In It's Only Money (1963), Murray's screenplay ended with Jerry Lewis fleeing an army of giant remote-controlled lawn mowers. It's Only Money was directed by Frank Tashlin, who shared Murray's sense of the ridiculous; later that year they joined forces again on The Man from the Diners' Club, in which an IBM machine went berserk, burying Danny Kaye beneath thousands of cards.
Because of his experience on the McHale television series, Murray was invited to write the screenplay for McHale's Navy Joins the Air Force (1964), a film that only lacked one thing - McHale; Ernest Borgnine had declined to appear. A Variety film critic felt the actor's absence unbalanced the story, but added: "There can be no quarrel with the script, which has one of the nuttiest closing sequences in recent times." The sequence involved two naval officers, who somehow happened to be sitting in a jeep when it fell out of a cargo plane, to which it was still attached by stout ropes. Soon, they found themselves passing over the entire Japanese fleet. Thinking the manned, flying jeep was some new secret weapon, the Japanese went into a mass panic that led to the sinking of all their ships.
------------
▸ GOALS
1) In the passage on Murray's screenplays, who directed It's Only Money?
2) Condense the paragraph of the passage on Murray's screenplays that begins "Because of his experience on the McHale television series" into a short bulleted list that keeps its main facts.
3) Using the passage on Murray's screenplays, state whether each statement agrees with it. Answer yes or no and quote the deciding words.
(a) Ernest Borgnine appeared in McHale's Navy Joins the Air Force.
(b) In The Man from the Diners' Club, an IBM machine buried Danny Kaye beneath cards.
(c) The Japanese fleet sank after mistaking the flying jeep for a secret weapon.

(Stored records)
------------
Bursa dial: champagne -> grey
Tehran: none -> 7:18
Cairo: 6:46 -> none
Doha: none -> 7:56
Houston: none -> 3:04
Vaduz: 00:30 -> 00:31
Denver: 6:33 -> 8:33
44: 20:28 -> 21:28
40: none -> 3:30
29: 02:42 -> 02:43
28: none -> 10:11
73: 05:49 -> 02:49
------------
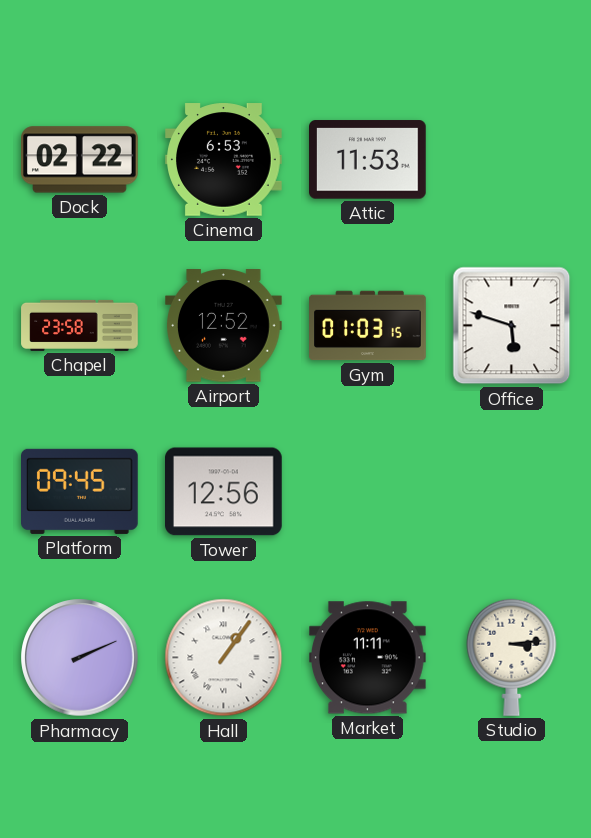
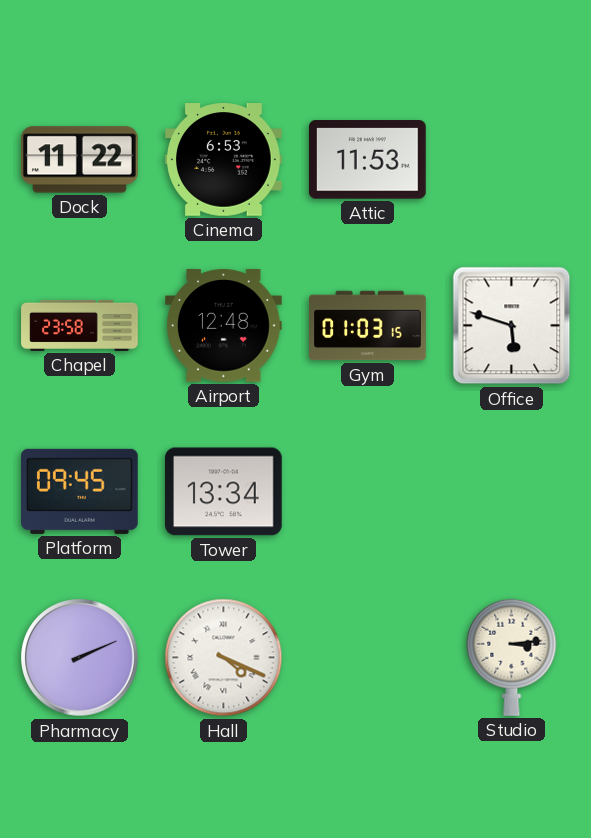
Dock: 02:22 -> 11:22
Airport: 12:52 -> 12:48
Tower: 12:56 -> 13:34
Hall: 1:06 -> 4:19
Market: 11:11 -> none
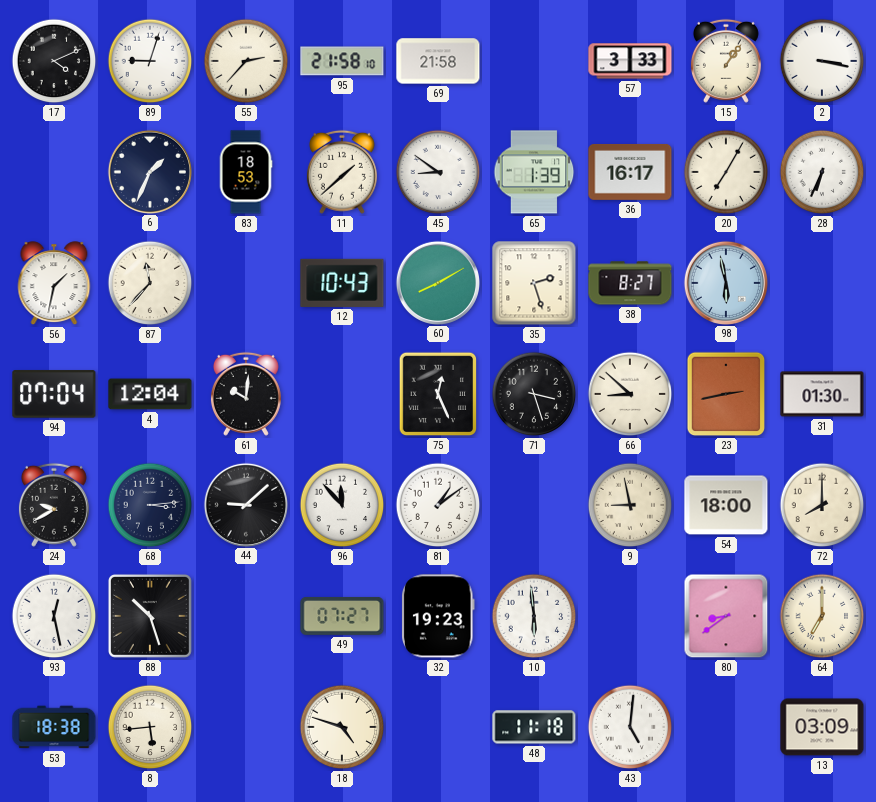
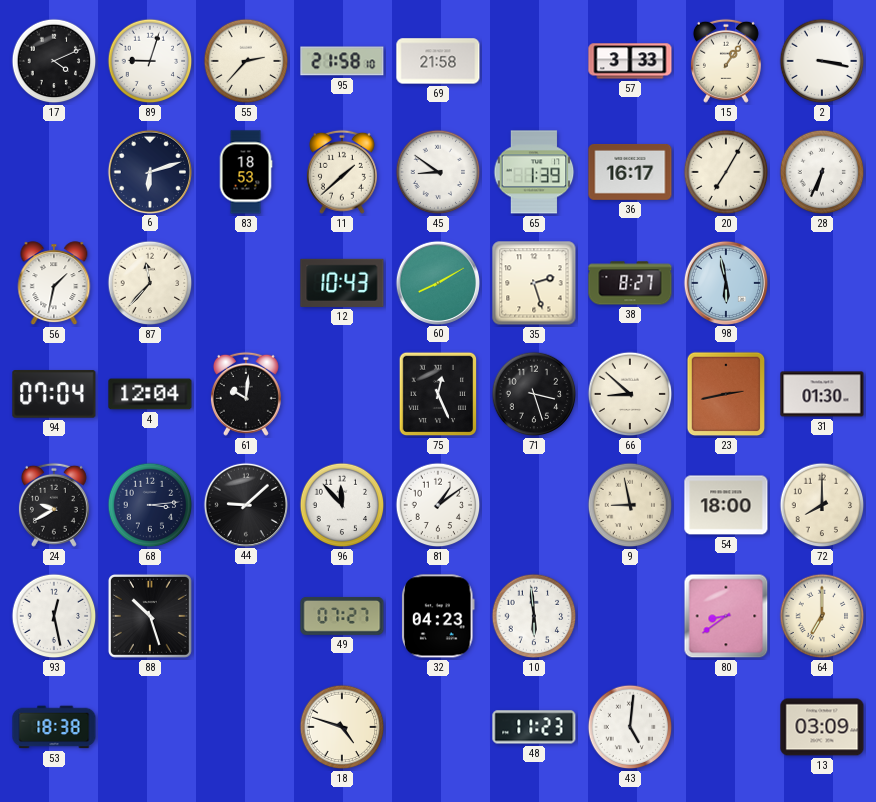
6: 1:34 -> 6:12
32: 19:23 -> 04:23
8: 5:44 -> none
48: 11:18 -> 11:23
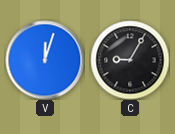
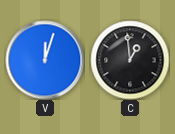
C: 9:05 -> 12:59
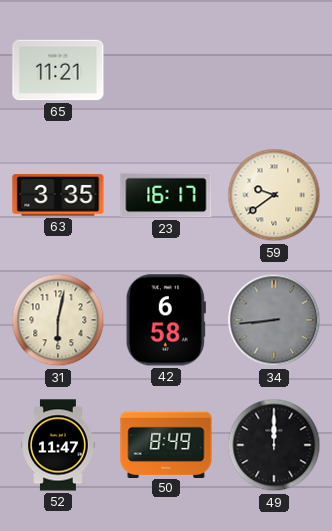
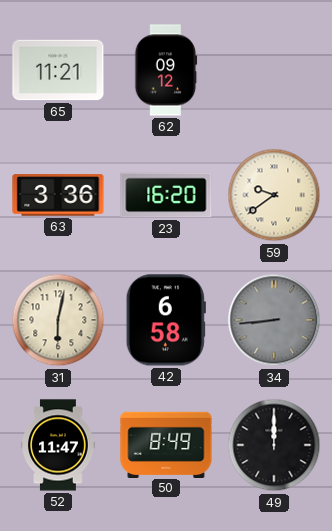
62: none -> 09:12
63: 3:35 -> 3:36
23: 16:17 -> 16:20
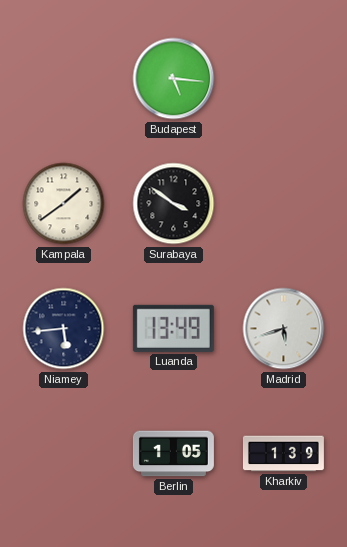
------------
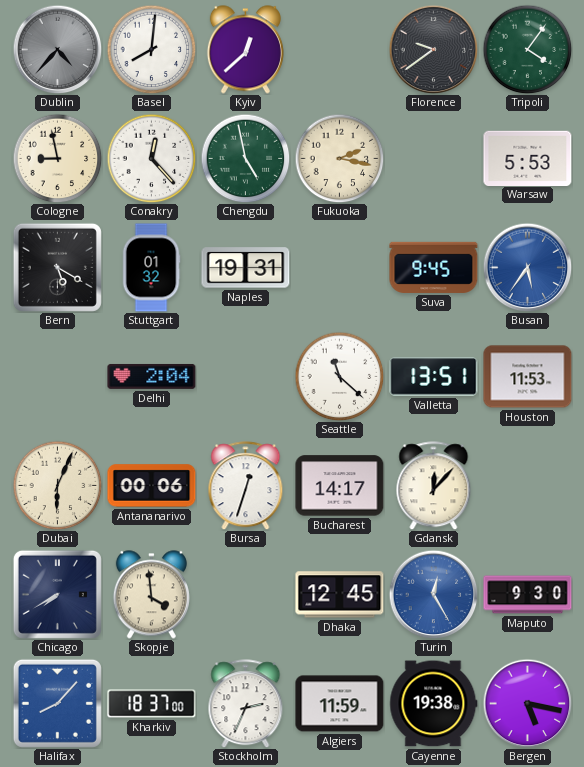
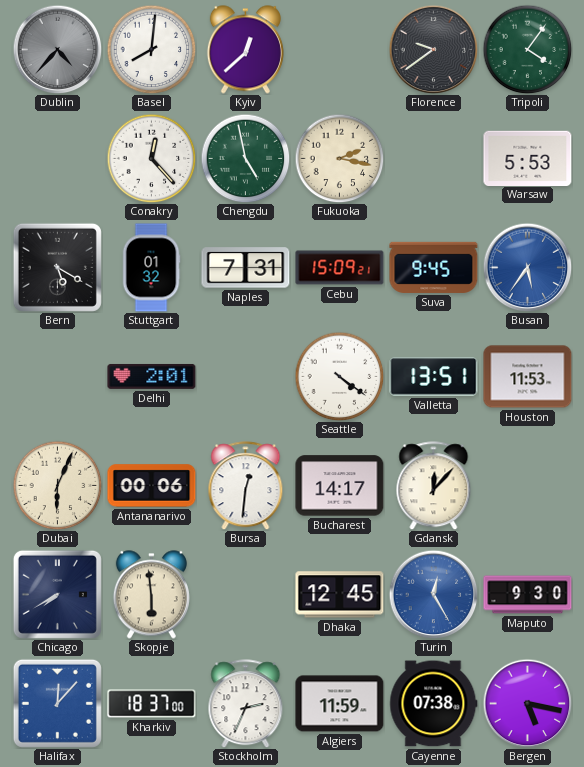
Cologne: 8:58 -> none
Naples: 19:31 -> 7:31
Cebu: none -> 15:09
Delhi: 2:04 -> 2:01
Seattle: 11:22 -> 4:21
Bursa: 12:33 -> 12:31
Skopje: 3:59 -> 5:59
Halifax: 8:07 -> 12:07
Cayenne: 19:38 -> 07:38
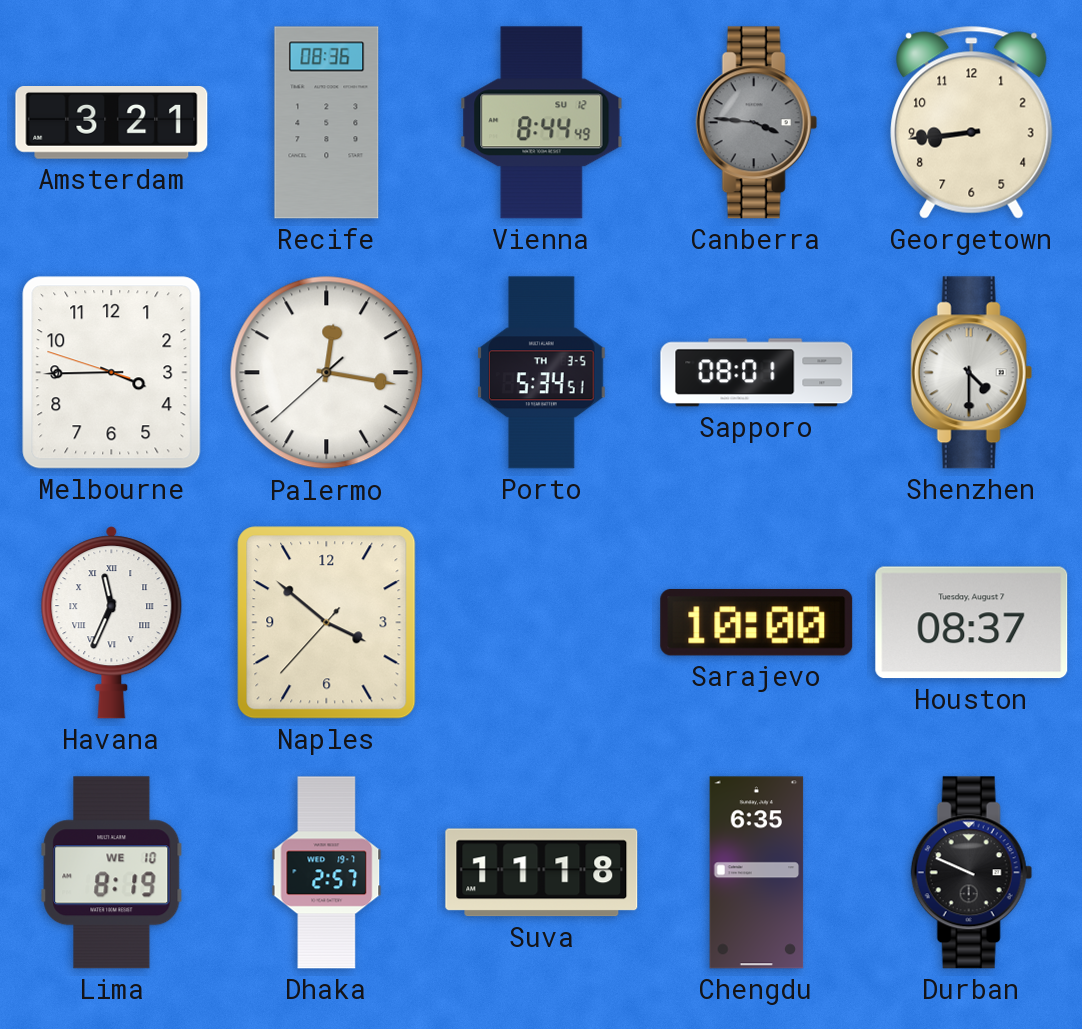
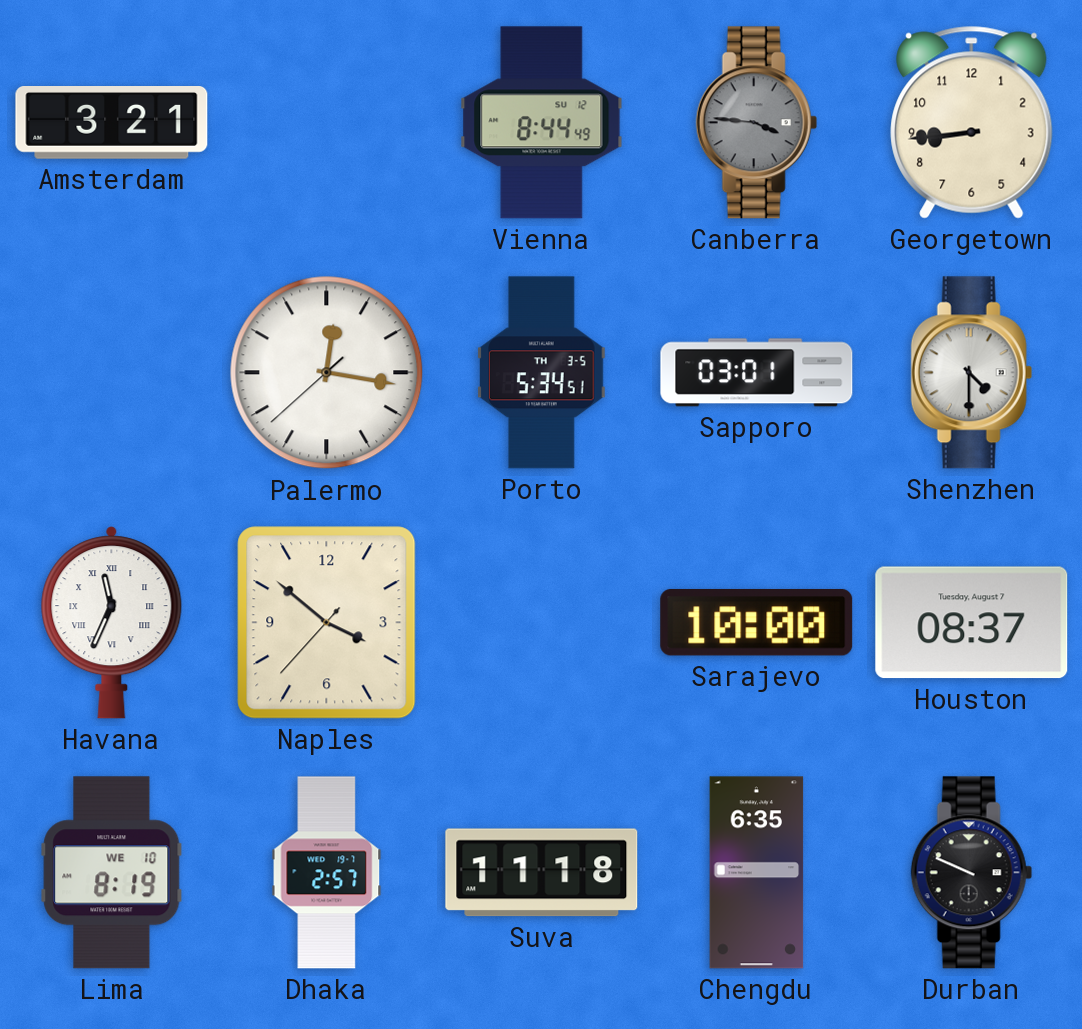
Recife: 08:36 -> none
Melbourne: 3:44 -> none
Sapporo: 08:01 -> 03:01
------------
▸ RESULTS OF THE TASKS
1) Frank Tashlin

2)
- Murray's work on the McHale television series led to an invitation to write the screenplay for McHale's Navy Joins the Air Force (1964).
- The film lacked McHale because Ernest Borgnine had declined to appear.
- A Variety critic thought the actor's absence unbalanced the story but praised the script for "one of the nuttiest closing sequences in recent times."
- In that sequence, two naval officers sat in a jeep that fell out of a cargo plane while still tied to it by ropes, and they passed over the entire Japanese fleet.
- The Japanese took the flying jeep for a secret weapon and panicked, which led to the sinking of all their ships.

3)
(a) No: "Ernest Borgnine had declined to appear."
(b) Yes: "an IBM machine went berserk, burying Danny Kaye beneath thousands of cards."
(c) Yes: "Thinking the manned, flying jeep was some new secret weapon, the Japanese went into a mass panic that led to the sinking of all their ships."